Anyway, I don't really have anything else to add to the conversation. So you can have the last word, if you wish.
Because the company made it so it only works with its specific software. Sure maybe you could try and find a way to hack another software in it but that is significantly harder than the stop-gap measures or full-replacement. If you mess up you can end up breaking an extremely expensive tool, and, since funding is extremely limited (talking bare-minimum or even less sometimes), that means you won't risk it.
Yeah well one Lemmy dude actually knows the situation and how things work around a lab and one doesn't seem to understand. It isn't "little to no cost" evidently or most of us sure as shit wouldn't be dealing with stop-gap measures.

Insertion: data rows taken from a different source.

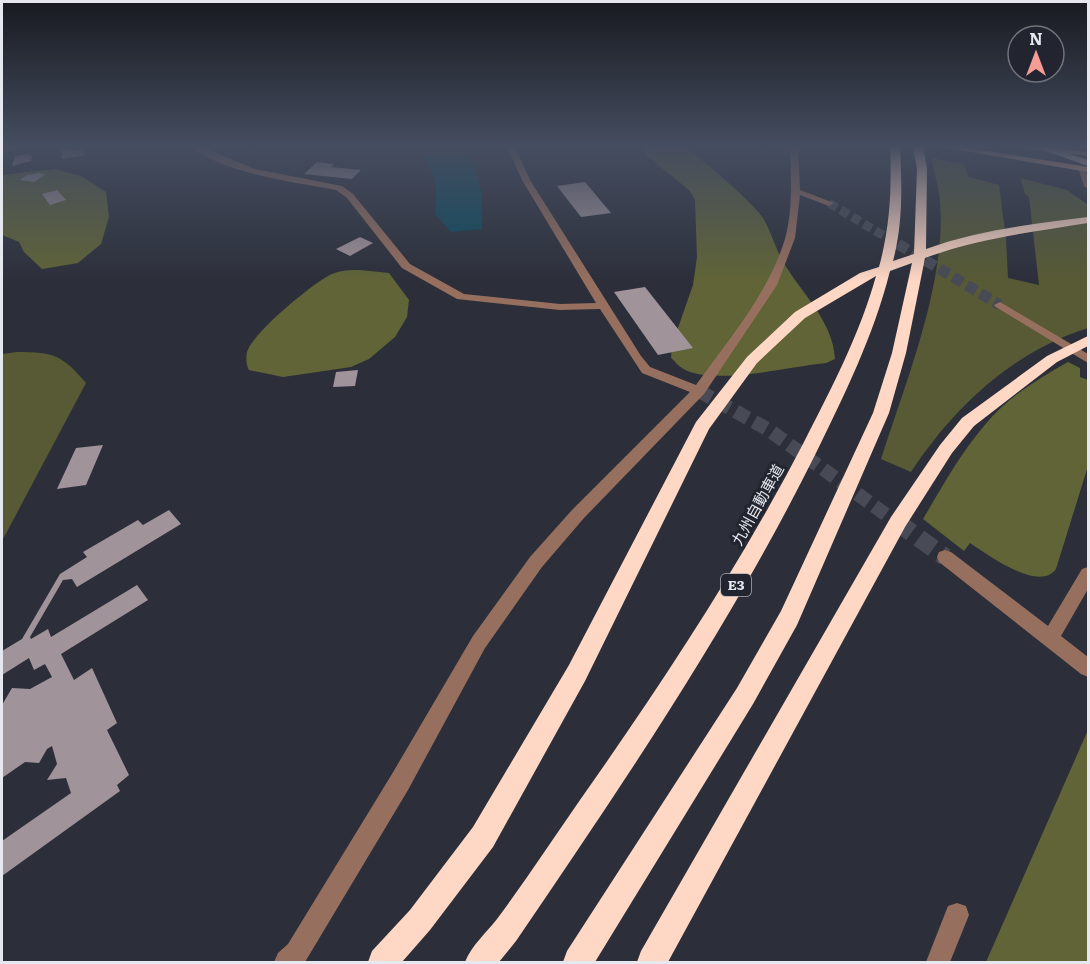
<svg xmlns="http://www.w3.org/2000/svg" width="1090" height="964" font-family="Literata,'Noto Sans JP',serif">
<rect width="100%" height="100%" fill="#2c2f3a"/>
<!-- green -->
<g fill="#575a34">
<path d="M 931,158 L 963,164 L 969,177 L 999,185 L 1006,239 L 1008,278 L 1039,285 L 1029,197 L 1025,194 L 1020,178 L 1067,190 L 1087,204 L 1088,328 C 1012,352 954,407 911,472 L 881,459 C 905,384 947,281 940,202 C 939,188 934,172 931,158 Z"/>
<path d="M 17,352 C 54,352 62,355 86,383 L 2,541 L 2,354 Z"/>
</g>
<!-- forest -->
<g fill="#606436">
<path d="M 643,147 C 659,147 678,144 692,153 C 706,162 755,205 763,218 C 771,231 775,247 782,260 C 800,292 833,320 835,359 L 826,363 C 791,366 710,387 682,368 C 678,366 675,361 671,358 L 672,345 L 693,285 L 697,257 L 695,200 L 689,190 L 647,156 Z"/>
<path d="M 55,169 L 81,176 L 106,192 L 109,217 L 101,244 L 78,263 L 42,269 L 24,252 L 19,242 L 2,235 L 2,175 Z"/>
<path d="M 360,270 L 389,273 L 409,300 L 407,317 L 395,337 L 369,359 L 351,367 L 283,377 L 249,370 C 246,365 246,358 247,352 C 252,333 314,282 332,274 C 341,270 351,270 360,270 Z"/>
<path d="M 1068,362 L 1080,368 L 1080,377 L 1088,380 L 1088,466 L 1056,569 C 1039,593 987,554 970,543 L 964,551 L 923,519 C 942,487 960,454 984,426 C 1006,398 1038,379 1068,362 Z"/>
<path d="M 1088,730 L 1088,962 L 986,962 Z"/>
</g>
<!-- water -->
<path fill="#0a4a5d" d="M 422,155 L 466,155 C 483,177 483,202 482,229 L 451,232 L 435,214 C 438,188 436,177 422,155 Z"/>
<!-- building -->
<g fill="#a1939a">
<path d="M 74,148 L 74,151 L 83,149 L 84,155 L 62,159 L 61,150 Z"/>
<path d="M 30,154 L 29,156 L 32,156 L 31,161 L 12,166 L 15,156 Z"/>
<path d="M 317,162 L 334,164 L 331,167 L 361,170 L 352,179 L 304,174 Z"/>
<path d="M 39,173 L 46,174 L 34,182 L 20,180 L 27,175 Z"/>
<path d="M 585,182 L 611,213 L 581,217 L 557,186 Z"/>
<path d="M 57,190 L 66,200 L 50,205 L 42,194 Z"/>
<path d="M 360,237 L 373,243 L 350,256 L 336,249 Z"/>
<path d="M 645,287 L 693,348 L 658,355 L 614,292 Z"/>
<path d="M 358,370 L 355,386 L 333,387 L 336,372 Z"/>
<path d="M 103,445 L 86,485 L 57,489 L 76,448 Z"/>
<path d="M 169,510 L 181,524 L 77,587 L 72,579 L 63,580 L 30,637 L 31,639 L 48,629 L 51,637 L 137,585 L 148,600 L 61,654 L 74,680 L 92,668 L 117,723 L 107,730 L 129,775 L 117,785 L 120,791 L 2,876 L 2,841 L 71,793 L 66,778 L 47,780 L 57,764 L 52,746 L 47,749 L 39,763 L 25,762 L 2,778 L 2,705 L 12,688 L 30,689 L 52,677 L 45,664 L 34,670 L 29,658 L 2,675 L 2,651 L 22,639 L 60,574 L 87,557 L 83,552 L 138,520 L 143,525 Z"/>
</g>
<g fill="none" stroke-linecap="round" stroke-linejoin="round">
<!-- minor-tunnel-far3 -->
<path stroke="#484b55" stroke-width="9" stroke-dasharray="9 4.5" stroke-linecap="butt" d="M 829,203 L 901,246"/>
<!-- minor-tunnel-far2 -->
<path stroke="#484b55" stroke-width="11" stroke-dasharray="11 5" stroke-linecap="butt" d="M 898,244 L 1000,305"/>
<!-- minor-tunnel-far1 -->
<path stroke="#484b55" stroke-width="14" stroke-dasharray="14 7" stroke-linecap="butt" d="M 699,391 L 769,430 L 899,524"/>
<!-- minor-tunnel -->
<path stroke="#484b55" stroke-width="18" stroke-dasharray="18 9" stroke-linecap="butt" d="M 897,522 L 945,557"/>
<!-- minor -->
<g fill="#976f5e" fill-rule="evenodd">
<path d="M 22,147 L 2,152 L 2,148 Z"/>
<path d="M 191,147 L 202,147 L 255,169 L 342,186 L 353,194 L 410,264 L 464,294 L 560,304 L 596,303 L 522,180 L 507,147 L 515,147 L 530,180 L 641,356 L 650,367 L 696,385 C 729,339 768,294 785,239 C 793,210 791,178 790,147 L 798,147 L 800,190 L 834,203 L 829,206 L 800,195 L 795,238 L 777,285 L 704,394 L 584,518 L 542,567 L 485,648 L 408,790 L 305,962 L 274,962 L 278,953 L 288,944 L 392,774 L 473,636 L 530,557 L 572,510 L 690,392 L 642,373 L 600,309 L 560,310 L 457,299 L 402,268 L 347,198 L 336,190 C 291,181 229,175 191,147 Z"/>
<path d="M 1078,167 L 1085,169 L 1088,177 L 1088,189 L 1084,186 Z"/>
<path d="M 1000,302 L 1088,354 L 1088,363 L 996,307 L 994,305 Z"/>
<path d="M 945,550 L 951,552 L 1048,626 L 1082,569 L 1088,567 L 1088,589 L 1061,636 L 1088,657 L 1088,677 L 1081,674 L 939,562 L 937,557 L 939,552 Z"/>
<path d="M 957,903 L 966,906 L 969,915 L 950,962 L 926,962 L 948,906 Z"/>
</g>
<!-- major -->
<g fill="#fead88" fill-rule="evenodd">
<path d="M 942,147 L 964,147 L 1088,167 L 1088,172 Z"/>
<path d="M 1013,147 L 1046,147 L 1088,152 L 1088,156 Z"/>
</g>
<!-- highway -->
<g fill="#ffd7c5" fill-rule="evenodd">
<path d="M 890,147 L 900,147 C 902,186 903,224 893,261 L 914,254 L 917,169 L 913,147 L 923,147 L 927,169 L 926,249 C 978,230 1033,224 1088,217 L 1088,223 C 1033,232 978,238 925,258 L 906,353 L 889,413 L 797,625 L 753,704 L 595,962 L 563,962 L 567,951 L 737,688 L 781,611 L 873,413 L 892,353 L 912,263 L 890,271 C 874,335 844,396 815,455 C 730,626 623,784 516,941 L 499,962 L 465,962 C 472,945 486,933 497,919 C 526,880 553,839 580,800 C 661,685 739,567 804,442 C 831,389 860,334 876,276 L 805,318 L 757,363 L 709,429 L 585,681 L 493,847 L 430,930 L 402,962 L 368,962 L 372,951 L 410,910 L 473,827 L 569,665 L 696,422 L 747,357 L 795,312 L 860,273 L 879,267 C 890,227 892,188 890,147 Z"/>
<path d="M 1035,147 L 1050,147 L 1088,160 L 1088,166 Z"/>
<path d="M 1088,336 L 1088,346 L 1057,362 L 974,426 L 952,453 L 905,527 L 668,962 L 637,962 L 641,951 L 891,517 L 940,445 L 962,418 L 1047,356 Z"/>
</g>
</g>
<!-- sky -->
<linearGradient id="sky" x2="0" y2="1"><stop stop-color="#181a20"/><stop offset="0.52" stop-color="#454d60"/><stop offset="1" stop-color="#454d60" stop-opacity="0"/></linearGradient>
<rect width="1090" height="282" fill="url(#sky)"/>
<g text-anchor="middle" stroke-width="6" stroke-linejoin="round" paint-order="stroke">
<!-- shield labels -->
<rect fill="#22252f" stroke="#abaeb5" stroke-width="1.5" x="721" y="574" width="30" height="22" rx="4.5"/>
<g font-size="14" font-weight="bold" fill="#e6e8ef">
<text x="736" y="590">E3</text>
</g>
<!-- street labels -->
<g font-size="15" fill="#e6e8ef" stroke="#22252f">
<text transform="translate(758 505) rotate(-61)" y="5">九州自動車道</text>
</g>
</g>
<!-- border -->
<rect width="1090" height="964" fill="none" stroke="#e6e8ef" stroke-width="6"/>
<!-- north arrow -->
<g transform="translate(1036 54)"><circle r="28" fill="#22252f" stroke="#70737c" stroke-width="1.5"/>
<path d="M0-4.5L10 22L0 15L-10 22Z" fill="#f59c95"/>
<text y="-9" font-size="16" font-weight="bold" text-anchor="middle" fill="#e6e8ef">N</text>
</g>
</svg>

There would easily be a team of software engineers who would take on maintaining a lot of the abandonware software we use in a lab since there's a lot of folks who still rely on that software that the company abandoned, including people who know about software more. The key difference you don't understand is that if the source was open it wouldn't be necessary to have an IT enthusiast in every single lab that needs it, you only need 1 or 2 to maintain a repo.
First of all, not all abandonware is decades old. Secondly, people are already using the stop-gap solutions that you'd find on the internet, like never connecting the computer to the internet and pray nothing breaks, for example.